◆ WHAT YOU SHOULD DO ◆
Copy out the lines of the records below, and only those lines, from the one with "right eye: (58, 39)" through the one with "right eye: (267, 214)", exactly as they appear.

◆ AVAILABLE RECORDS ◆

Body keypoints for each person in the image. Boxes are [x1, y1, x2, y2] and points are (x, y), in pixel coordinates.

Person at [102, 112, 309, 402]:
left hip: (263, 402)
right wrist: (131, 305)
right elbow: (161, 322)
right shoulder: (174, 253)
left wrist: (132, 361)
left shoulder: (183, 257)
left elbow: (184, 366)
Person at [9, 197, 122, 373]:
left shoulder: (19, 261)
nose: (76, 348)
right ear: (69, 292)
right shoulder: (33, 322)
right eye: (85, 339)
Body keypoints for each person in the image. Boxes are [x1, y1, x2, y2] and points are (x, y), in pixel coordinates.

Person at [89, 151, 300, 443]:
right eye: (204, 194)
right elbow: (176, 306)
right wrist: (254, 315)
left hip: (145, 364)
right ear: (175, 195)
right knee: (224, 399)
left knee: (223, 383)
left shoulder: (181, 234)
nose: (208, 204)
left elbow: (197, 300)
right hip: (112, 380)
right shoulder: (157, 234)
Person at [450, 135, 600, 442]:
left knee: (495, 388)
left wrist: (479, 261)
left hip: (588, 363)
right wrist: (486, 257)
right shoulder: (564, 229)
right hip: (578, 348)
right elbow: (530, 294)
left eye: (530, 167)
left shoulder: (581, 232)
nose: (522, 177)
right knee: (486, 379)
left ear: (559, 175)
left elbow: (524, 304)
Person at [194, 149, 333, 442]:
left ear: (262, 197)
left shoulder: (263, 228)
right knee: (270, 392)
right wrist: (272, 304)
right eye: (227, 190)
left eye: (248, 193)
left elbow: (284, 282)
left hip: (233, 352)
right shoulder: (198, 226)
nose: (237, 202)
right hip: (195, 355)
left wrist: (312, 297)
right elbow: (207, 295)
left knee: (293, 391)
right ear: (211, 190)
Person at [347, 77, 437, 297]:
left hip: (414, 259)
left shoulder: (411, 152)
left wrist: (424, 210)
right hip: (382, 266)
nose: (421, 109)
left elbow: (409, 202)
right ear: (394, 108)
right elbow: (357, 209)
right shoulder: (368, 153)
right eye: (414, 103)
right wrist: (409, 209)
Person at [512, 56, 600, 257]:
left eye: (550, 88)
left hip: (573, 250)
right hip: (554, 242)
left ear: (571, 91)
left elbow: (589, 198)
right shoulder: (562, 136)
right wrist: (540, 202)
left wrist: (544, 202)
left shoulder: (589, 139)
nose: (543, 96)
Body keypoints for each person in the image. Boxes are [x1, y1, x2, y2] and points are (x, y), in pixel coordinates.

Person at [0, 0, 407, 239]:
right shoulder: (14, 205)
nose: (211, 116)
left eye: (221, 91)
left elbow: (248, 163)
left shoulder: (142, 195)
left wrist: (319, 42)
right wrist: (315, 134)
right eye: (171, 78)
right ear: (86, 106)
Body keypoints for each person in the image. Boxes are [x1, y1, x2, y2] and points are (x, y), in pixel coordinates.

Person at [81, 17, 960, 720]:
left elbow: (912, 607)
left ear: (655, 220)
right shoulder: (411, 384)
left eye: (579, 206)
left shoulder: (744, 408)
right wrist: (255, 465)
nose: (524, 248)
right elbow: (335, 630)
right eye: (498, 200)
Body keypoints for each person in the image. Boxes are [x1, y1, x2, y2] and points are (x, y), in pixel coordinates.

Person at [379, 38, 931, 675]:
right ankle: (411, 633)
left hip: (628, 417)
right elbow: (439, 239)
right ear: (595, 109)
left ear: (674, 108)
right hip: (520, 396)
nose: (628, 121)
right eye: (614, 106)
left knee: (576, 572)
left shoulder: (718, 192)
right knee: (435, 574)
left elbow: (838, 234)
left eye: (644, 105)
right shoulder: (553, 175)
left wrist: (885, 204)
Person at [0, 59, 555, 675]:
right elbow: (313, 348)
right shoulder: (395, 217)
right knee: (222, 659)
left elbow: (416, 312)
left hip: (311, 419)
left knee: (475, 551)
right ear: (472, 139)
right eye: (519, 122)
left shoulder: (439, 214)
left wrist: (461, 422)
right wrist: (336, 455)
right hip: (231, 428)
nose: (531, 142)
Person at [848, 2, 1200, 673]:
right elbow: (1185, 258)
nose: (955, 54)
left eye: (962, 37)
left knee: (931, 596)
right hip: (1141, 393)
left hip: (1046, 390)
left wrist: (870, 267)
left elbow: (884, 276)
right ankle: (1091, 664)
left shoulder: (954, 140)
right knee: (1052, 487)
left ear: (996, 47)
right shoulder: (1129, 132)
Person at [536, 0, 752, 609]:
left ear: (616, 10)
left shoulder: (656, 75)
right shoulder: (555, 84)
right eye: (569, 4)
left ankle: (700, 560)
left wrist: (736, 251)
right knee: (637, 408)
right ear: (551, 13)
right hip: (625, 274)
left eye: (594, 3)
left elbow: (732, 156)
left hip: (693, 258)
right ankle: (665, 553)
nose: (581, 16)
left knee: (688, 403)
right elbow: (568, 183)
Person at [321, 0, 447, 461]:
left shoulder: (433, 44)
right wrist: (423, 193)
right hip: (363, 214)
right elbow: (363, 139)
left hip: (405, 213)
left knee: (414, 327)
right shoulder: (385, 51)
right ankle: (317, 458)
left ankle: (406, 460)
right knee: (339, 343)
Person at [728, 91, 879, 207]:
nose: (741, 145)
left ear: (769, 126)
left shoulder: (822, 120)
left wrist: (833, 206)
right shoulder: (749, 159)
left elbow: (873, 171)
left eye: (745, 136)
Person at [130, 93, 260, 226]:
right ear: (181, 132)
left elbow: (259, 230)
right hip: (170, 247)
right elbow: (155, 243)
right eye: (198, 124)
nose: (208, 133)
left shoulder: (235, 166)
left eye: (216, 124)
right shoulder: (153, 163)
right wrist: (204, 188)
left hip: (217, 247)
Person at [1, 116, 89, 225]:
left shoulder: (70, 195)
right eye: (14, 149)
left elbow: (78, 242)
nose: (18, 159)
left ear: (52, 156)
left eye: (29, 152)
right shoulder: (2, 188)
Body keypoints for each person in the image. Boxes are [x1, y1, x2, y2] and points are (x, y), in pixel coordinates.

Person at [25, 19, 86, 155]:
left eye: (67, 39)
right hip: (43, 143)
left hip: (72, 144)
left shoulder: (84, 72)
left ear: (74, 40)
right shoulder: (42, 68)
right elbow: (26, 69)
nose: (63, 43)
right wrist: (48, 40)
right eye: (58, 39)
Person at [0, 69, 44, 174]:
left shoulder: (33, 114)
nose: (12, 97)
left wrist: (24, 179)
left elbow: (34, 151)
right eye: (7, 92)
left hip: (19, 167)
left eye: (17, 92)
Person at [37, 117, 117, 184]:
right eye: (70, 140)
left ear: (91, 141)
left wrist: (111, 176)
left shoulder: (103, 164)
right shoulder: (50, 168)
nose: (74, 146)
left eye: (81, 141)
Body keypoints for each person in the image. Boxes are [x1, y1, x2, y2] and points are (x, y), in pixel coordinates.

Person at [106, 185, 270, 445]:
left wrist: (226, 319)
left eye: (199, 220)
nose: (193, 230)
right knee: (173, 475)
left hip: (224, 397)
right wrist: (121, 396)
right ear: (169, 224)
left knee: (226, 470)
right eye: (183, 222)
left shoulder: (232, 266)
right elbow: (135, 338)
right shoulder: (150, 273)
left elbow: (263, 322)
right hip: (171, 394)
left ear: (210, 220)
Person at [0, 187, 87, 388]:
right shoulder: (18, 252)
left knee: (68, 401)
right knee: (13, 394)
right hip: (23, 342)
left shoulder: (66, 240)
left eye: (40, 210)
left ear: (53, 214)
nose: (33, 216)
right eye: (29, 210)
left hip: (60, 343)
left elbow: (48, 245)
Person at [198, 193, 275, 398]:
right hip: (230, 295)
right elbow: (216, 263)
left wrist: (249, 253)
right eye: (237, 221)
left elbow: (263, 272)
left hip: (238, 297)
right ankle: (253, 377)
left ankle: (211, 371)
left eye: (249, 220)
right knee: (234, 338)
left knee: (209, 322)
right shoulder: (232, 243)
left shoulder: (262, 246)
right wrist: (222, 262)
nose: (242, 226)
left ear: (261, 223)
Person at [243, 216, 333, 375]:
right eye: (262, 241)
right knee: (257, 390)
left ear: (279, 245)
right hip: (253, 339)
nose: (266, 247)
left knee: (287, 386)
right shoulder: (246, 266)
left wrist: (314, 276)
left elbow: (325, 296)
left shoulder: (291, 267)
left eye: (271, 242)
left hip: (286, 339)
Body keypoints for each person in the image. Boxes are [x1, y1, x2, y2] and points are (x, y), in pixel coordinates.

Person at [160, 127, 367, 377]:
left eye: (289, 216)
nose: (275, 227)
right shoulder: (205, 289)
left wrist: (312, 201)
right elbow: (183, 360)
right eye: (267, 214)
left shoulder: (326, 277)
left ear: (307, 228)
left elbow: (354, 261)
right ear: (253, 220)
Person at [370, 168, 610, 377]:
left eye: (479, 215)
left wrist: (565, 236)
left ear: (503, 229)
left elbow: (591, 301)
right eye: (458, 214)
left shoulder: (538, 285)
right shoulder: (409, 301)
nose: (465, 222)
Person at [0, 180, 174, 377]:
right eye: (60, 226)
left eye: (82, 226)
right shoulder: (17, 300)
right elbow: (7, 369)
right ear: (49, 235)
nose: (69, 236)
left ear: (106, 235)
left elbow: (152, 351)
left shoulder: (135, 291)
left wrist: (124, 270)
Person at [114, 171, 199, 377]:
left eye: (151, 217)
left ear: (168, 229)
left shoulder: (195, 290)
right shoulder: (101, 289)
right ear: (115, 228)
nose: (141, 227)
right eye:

◆ RESPONSE BOX ◆
right eye: (58, 39)
Person at [0, 69, 44, 174]:
left shoulder: (33, 114)
nose: (12, 97)
left wrist: (24, 179)
left elbow: (34, 151)
right eye: (7, 92)
left hip: (19, 167)
left eye: (17, 92)
Person at [37, 117, 117, 184]:
right eye: (70, 140)
left ear: (91, 141)
left wrist: (111, 176)
left shoulder: (103, 164)
right shoulder: (50, 168)
nose: (74, 146)
left eye: (81, 141)
Body keypoints for each person in the image. Boxes are [x1, y1, x2, y2] and points are (x, y), in pixel coordinates.

Person at [106, 185, 270, 445]:
left wrist: (226, 319)
left eye: (199, 220)
nose: (193, 230)
right knee: (173, 475)
left hip: (224, 397)
right wrist: (121, 396)
right ear: (169, 224)
left knee: (226, 470)
right eye: (183, 222)
left shoulder: (232, 266)
right elbow: (135, 338)
right shoulder: (150, 273)
left elbow: (263, 322)
right hip: (171, 394)
left ear: (210, 220)
Person at [0, 187, 87, 388]:
right shoulder: (18, 252)
left knee: (68, 401)
right knee: (13, 394)
right hip: (23, 342)
left shoulder: (66, 240)
left eye: (40, 210)
left ear: (53, 214)
nose: (33, 216)
right eye: (29, 210)
left hip: (60, 343)
left elbow: (48, 245)
Person at [198, 193, 275, 398]:
right hip: (230, 295)
right elbow: (216, 263)
left wrist: (249, 253)
right eye: (237, 221)
left elbow: (263, 272)
left hip: (238, 297)
right ankle: (253, 377)
left ankle: (211, 371)
left eye: (249, 220)
right knee: (234, 338)
left knee: (209, 322)
right shoulder: (232, 243)
left shoulder: (262, 246)
right wrist: (222, 262)
nose: (242, 226)
left ear: (261, 223)
Person at [243, 216, 333, 375]:
right eye: (262, 241)
right knee: (257, 390)
left ear: (279, 245)
right hip: (253, 339)
nose: (266, 247)
left knee: (287, 386)
right shoulder: (246, 266)
left wrist: (314, 276)
left elbow: (325, 296)
left shoulder: (291, 267)
left eye: (271, 242)
left hip: (286, 339)
Body keypoints for each person in the image. Boxes are [x1, y1, x2, y2] and points are (x, y), in pixel coordinates.

Person at [160, 127, 367, 377]:
left eye: (289, 216)
nose: (275, 227)
right shoulder: (205, 289)
left wrist: (312, 201)
right elbow: (183, 360)
right eye: (267, 214)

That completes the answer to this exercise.